Helmet or No Helmet?

The 5th annual Riders4 Helmets International Helmet Awareness Day was yesterday–Saturday, July 12, 2014. Some tack stores, including my favorite Dover Saddlery, offer a sweepstakes for a free helmet, and many more tack stores–Smartpak, Stateline Tack–offer one-day discounts on their most popular helmets.
Riders4Helmets was founded following the accident Dressage Olympian Courtney King-Dye’s had a few years ago. King-Dye was not wearing a helmet, and the accident resulted in a brain injury, for which she is still undergoing rehabilitation. Riders4Helmets shared the following tips for Helmet Awareness Day this year:

  • If you have a hard impact blow while wearing your helmet, immediately replace it with a new helmet. There may be damage to the helmet that is not visible to the naked eye.
  • Helmet manufacturers generally recommend replacing your hat every 4-5 years. Helmets take a beating over time from sweat, heat, dust and rain, and the styrofoam liner in the helmet, relinquishes its ability to protect the head over time. “Replacing your helmet sooner than 4 to 5 years may, in some circumstances, be necessary,” said White.
  • A ponytail or different hairstyle can affect the fit of your helmet. When you try on helmets prior to purchase, wear your hair in the style that you expect to wear it when riding.
  • Only purchase a helmet online if it is brand new and unused. Check the date of manufacture. Purchasing a used helmet can be very risky and is NOT recommended. The helmet may have sustained previous damage that you are not able to see.

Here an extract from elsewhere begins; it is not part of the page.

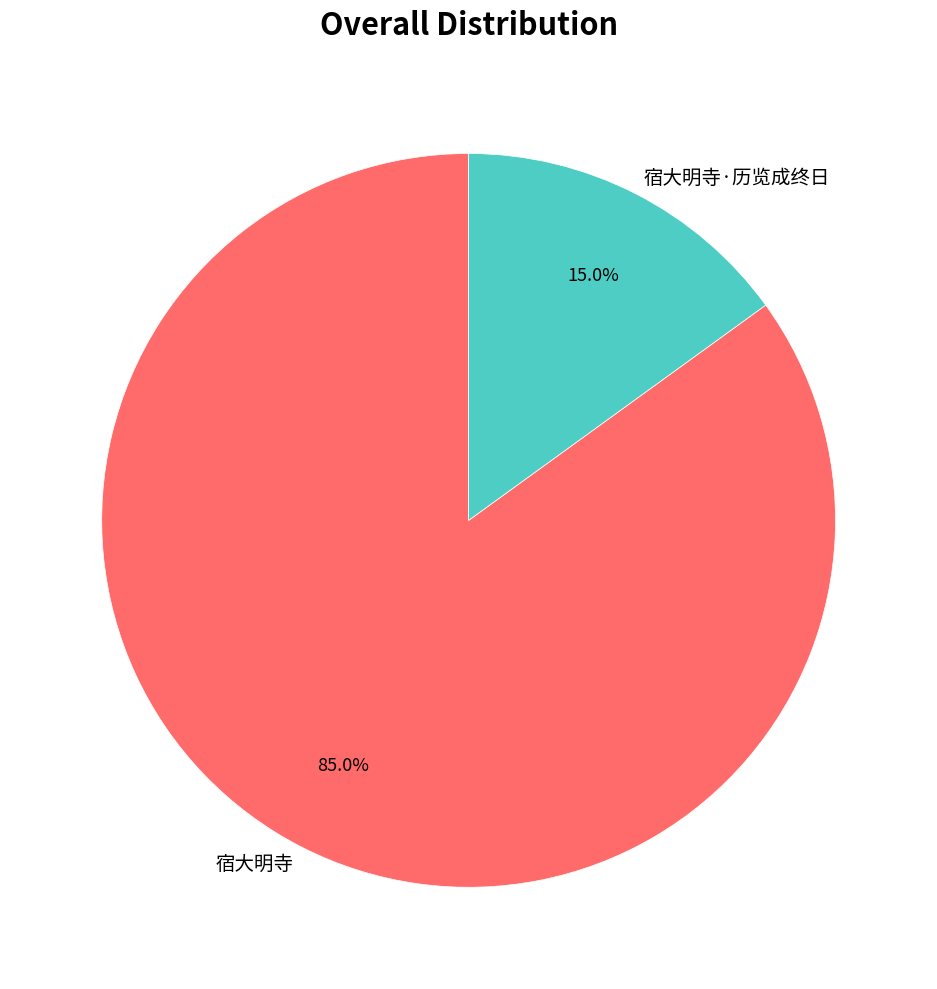

To the nearest percent, what percentage of the pie is 宿大明寺?

85%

  • Riding is considered more dangerous than downhill skiing and motorcycling.
  • There is no statistical correlation between skill level and injury likelihood. Professional riders are just as “at risk” to sustain injury due to a fall as amateur riders.

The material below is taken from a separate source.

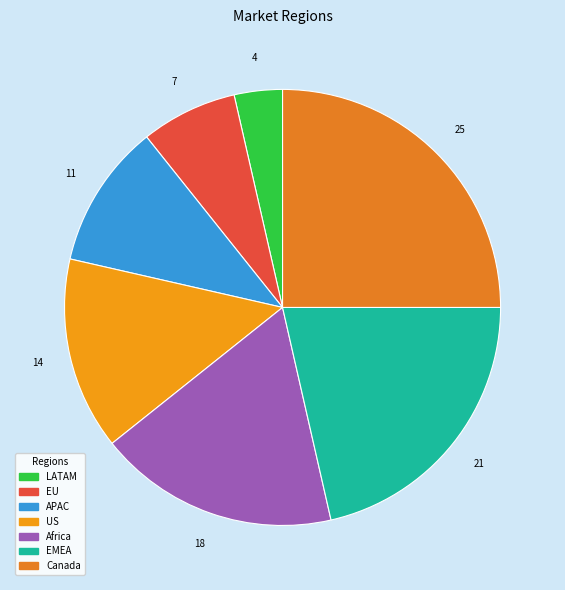

To the nearest percent, what percentage of the pie is US?

14%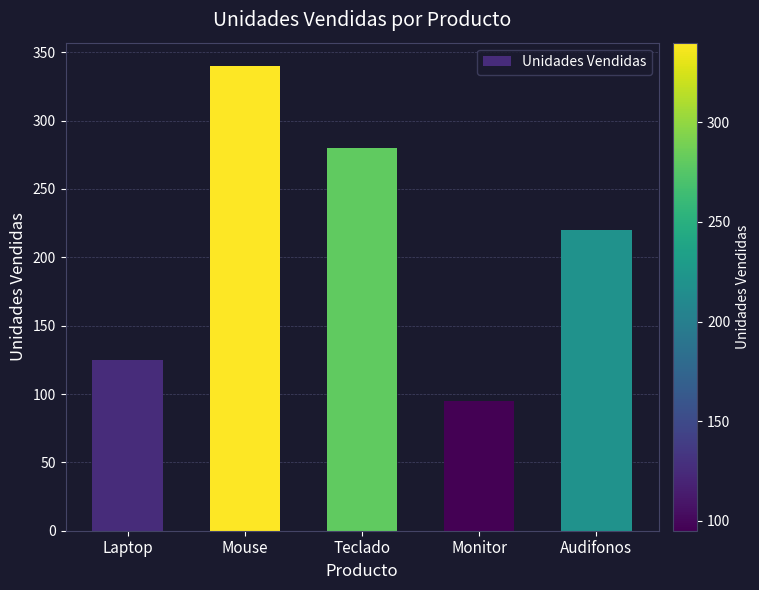

Rank the categories by value from highest to lowest.

Mouse, Teclado, Audifonos, Laptop, Monitor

  • Approximately 20% of all accidents which result in head injuries happen while the person is on the ground
  • Head injuries are cumulative. An original head injury can be made much worse by ­additional concussions.

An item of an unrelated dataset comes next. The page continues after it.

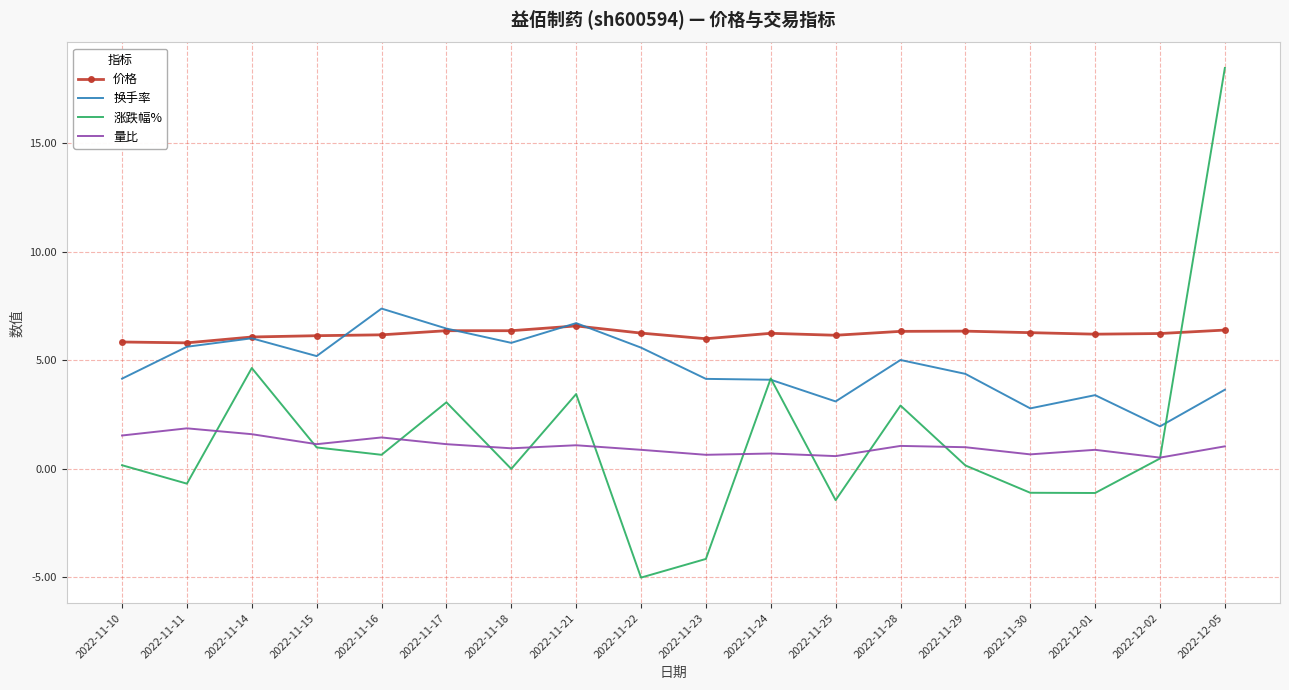

How many interior local valleys does the 涨跌幅% series have?

6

  • Even a fall from a standing horse can be catastrophic. Your injury risk depends on the height from which you fall, as well as the speed at which you are traveling.
  • It is best if you invest in your own helmet, regardless of whether or not you own a horse. “It is a personal safety product purchase. Your helmet is designed to fit your head,” reminds White, “as a poorly fitting helmet offers very little, to no protection.” In addition to wearing a properly fitted helmet, the harness must fit snugly, in order for the helmet not to rotate should you have a fall.

In recent years, the discussion of helmet or no helmet has moved to the forefront of many forums, magazines, and social media discussions. Most notably, many top level Dressage riders are giving up their traditional top hats and bowlers for helmets since rule changes no longer require traditional headgear. In fact, those same rule changes require helmets for riders under 18. Even Western Riders participating in Western Dressage classes at USDF-sanctioned shows are being required to wear helmets.
But the debate is far from over…
Most Western competitions still require a traditional headgear, meaning riders are not allowed to wear a helmet in the show ring. The American Stock Horse Association allows riders to wear helmets, but some argue that riders who wear helmets are penalized by more traditional judges. Most junior competitions allow riders to wear helmets, but many trainers insist on a cowboy hat rather than a helmet for their junior riders, insisting that it is “more professional”.
Personally, I grew up wearing a helmet and wear one every ride require my adult daughter to wear a helmet when riding my horses. Unless someone can give me a good reason NOT to wear a helmet I will wear a helmet whether riding English or Western. To me, a fashion statement simply isn’t a good enough reason. Since I have a vented helmet, the heat isn’t a good reason either. My horses are great horses, but you just never know. I’ve seen great “kid broke” horses buck like broncs when attacked by fire ants. I just can’t see any reason NOT to put safety first.
I would love to hear your thoughts on the subject!